The marginal distribution of $\beta$ associated with $$\beta|\tau\sim\mathcal{N}(0,\tau)\quad\tau\sim\mathcal{E}(\lambda^2/2)$$ [with the convention that $\tau$ is the variance] has density \begin{align*}\mathfrak{t}(\beta) &=\int_0^\infty \tau^{-1/2}\varphi(\beta/\sqrt{\tau})\frac{\lambda^2}{2}\exp\{-\lambda^2\tau/2\}\text{d}\tau\\ &=\frac{\lambda^2 e^{-\lambda|\beta|}}{2\sqrt{2\pi}}\int_0^\infty \tau^{-1/2}\exp\left\{-\frac{1}{2}\left(\frac{|\beta|}{\sqrt{\tau}}-\lambda\sqrt{\tau}\right)^2\right\}\text{d}\tau\\ \end{align*} [where the $\lambda|\beta|$ appears by creating a perfect square in the exponential]. This suggests the change of variable $\nu=\sqrt{\tau}$ and leads to $$\mathfrak{t}(\beta) = \frac{\lambda^2 e^{-\lambda|\beta|}}{2\sqrt{2\pi}}\int_0^\infty \exp\left\{-\frac{1}{2}\left(\frac{|\beta|}{\nu}-\lambda\nu\right)^2\right\}\text{d}\nu$$ [since $\tau^{-1/2}\text{d}\tau=2\text{d}\nu$]. This further suggests the change of variable $$\zeta=\frac{|\beta|}{\nu}-\lambda\nu$$ with its inverse $$\nu=\left\{-\zeta+\sqrt{\zeta^2+4\lambda|\beta|} \right\}\big/2\lambda$$ [obtained by solving a second degree polynomial equation] and the Jacobian $$\frac{\text{d}\nu}{\text{d}\zeta}=\left\{-1+\frac{\zeta}{\sqrt{\zeta^2+4\lambda|\beta|}} \right\}\big/2\lambda$$ which is always negative. Hence \begin{align*}\mathfrak{t}(\beta)&=\frac{\lambda^2 e^{-\lambda|\beta|}}{4\lambda\sqrt{2\pi}}\int_{-\infty}^\infty \exp\left\{-\frac{\zeta^2}{2}\right\}\left\{1-\frac{\zeta}{\sqrt{\zeta^2+4\lambda|\beta|}} \right\}\text{d}\zeta\\ &=\frac{\lambda e^{-\lambda|\beta|}}{2}\int_{-\infty}^\infty \left\{1-\frac{\zeta}{\sqrt{\zeta^2+4\lambda|\beta|}} \right\}\varphi(\zeta)\text{d}\zeta\\ &=\frac{\lambda e^{-\lambda|\beta|}}{2}\left\{1-\int_{-\infty}^\infty\frac{\zeta\varphi(\zeta)}{\sqrt{\zeta^2+4\lambda|\beta|}}\text{d}\zeta\right\}=\frac{\lambda e^{-\lambda|\beta|}}{2}\end{align*} [since the integrand is an odd function of $\zeta$ in the last integral]. This establishes [without complex calculus] that the marginal distribution of $\beta$ is indeed a Laplace or double-exponential distribution.

Answer 2

I've always found the direct integration in this case to be a complicated integral. The Moment Generating Function (MGF) approach works too.
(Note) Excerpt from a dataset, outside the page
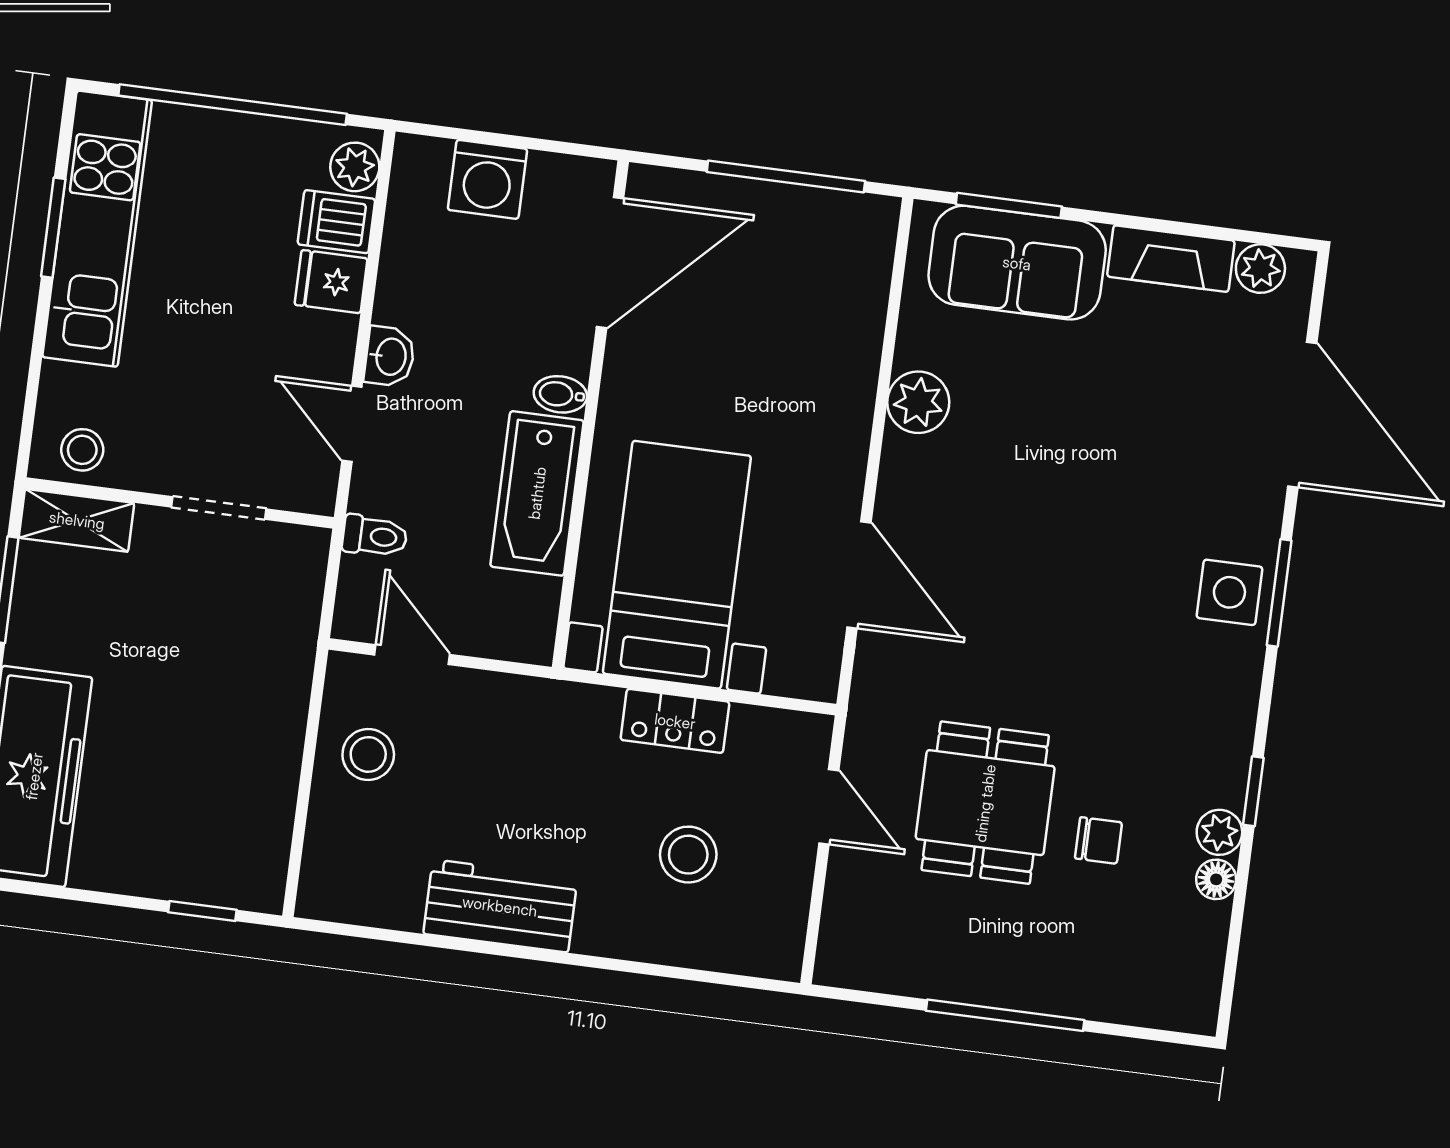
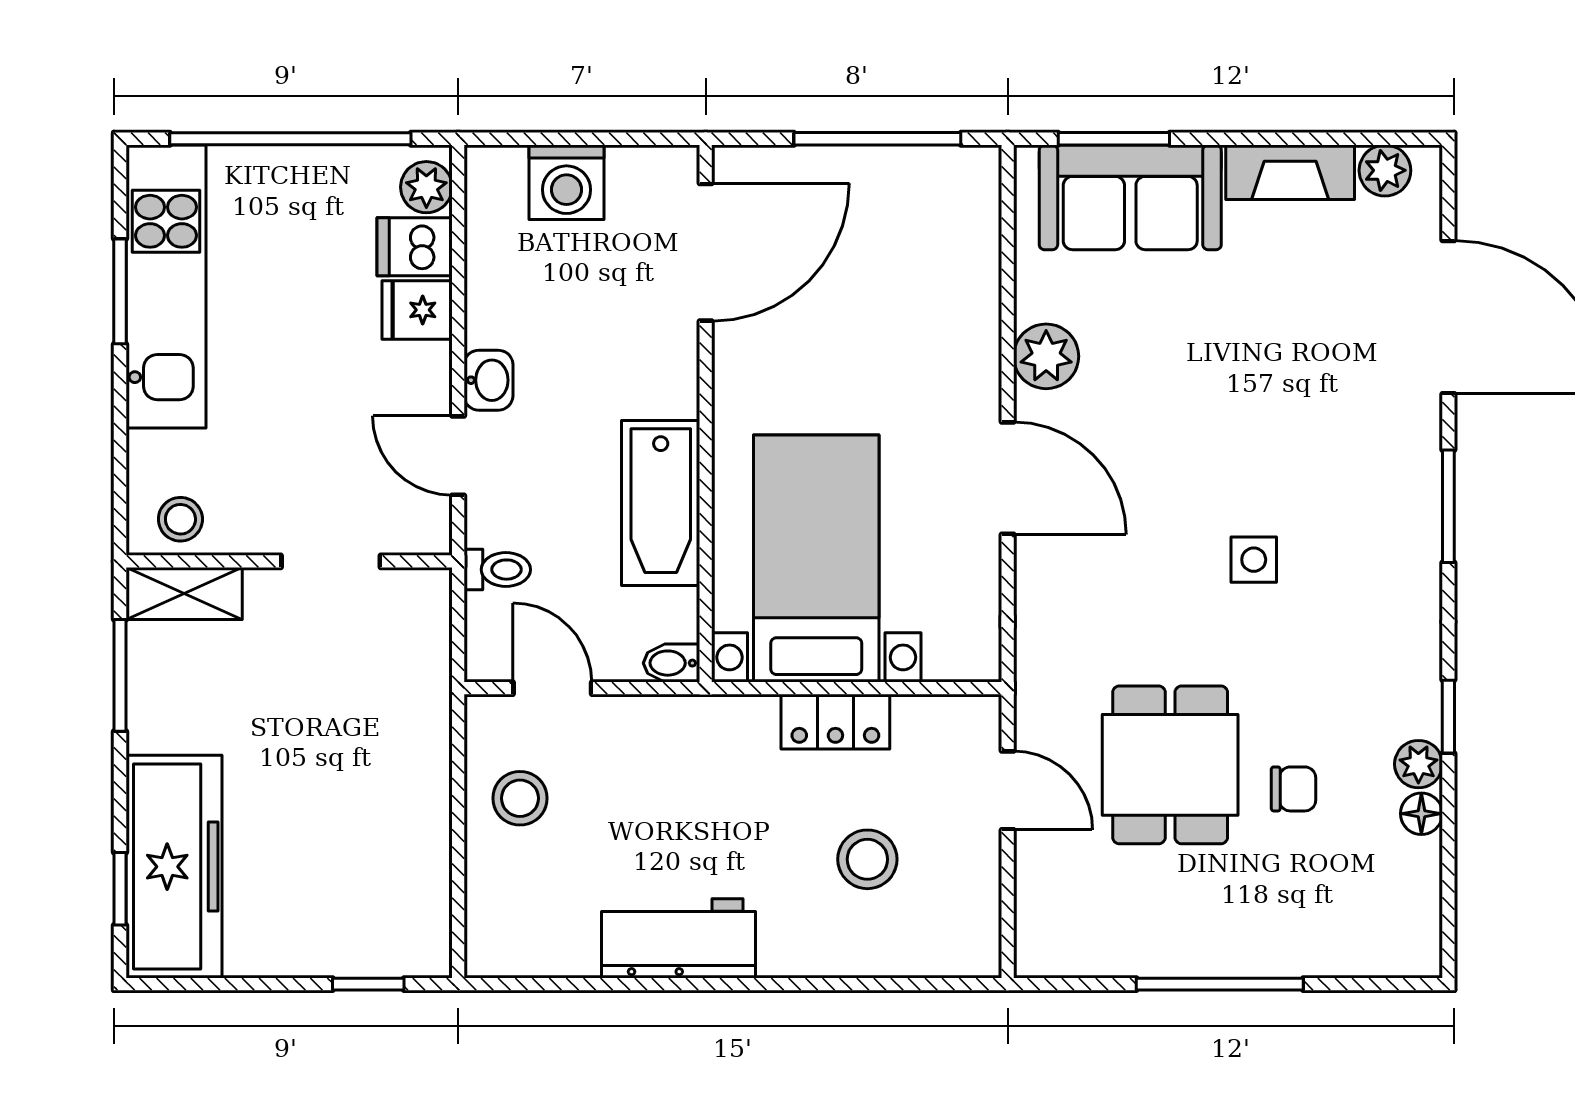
bidet: (560, 394) -> (672, 663), moved
door: (859, 575) -> (1008, 478), moved
side table: (1229, 592) -> (1254, 560), moved, width x0.73, depth x0.73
The MGF: $\beta | \tau \sim N(0, \tau)$ and then

$M_{\beta|\tau}(t)=e^{\frac{\tau t^2}{2}}.$ Now to get the MGF of $\beta$ marginally, take the expectation with respect to $\tau$.

$$\mathbb{E}(M_{\beta|\tau}(t)) = \int_0^\infty e^{\frac{\tau t^2}{2}} \frac{\lambda^2}{2}e^{-\tau \frac{\lambda^2}{2}}d\tau =\int_0^\infty \frac{\lambda^2}{2} e^{-\tau \left(-\frac{t^2}{2} +\frac{\lambda^2}{2}\right)} d\tau =\frac{\lambda^2/2}{\lambda^2/2 - t^2/2} =\frac{1}{1 - \frac{t^2}{\lambda^2}}, $$ Now you can recognize this last function as the MGF of a Laplace (double exponential) distribution.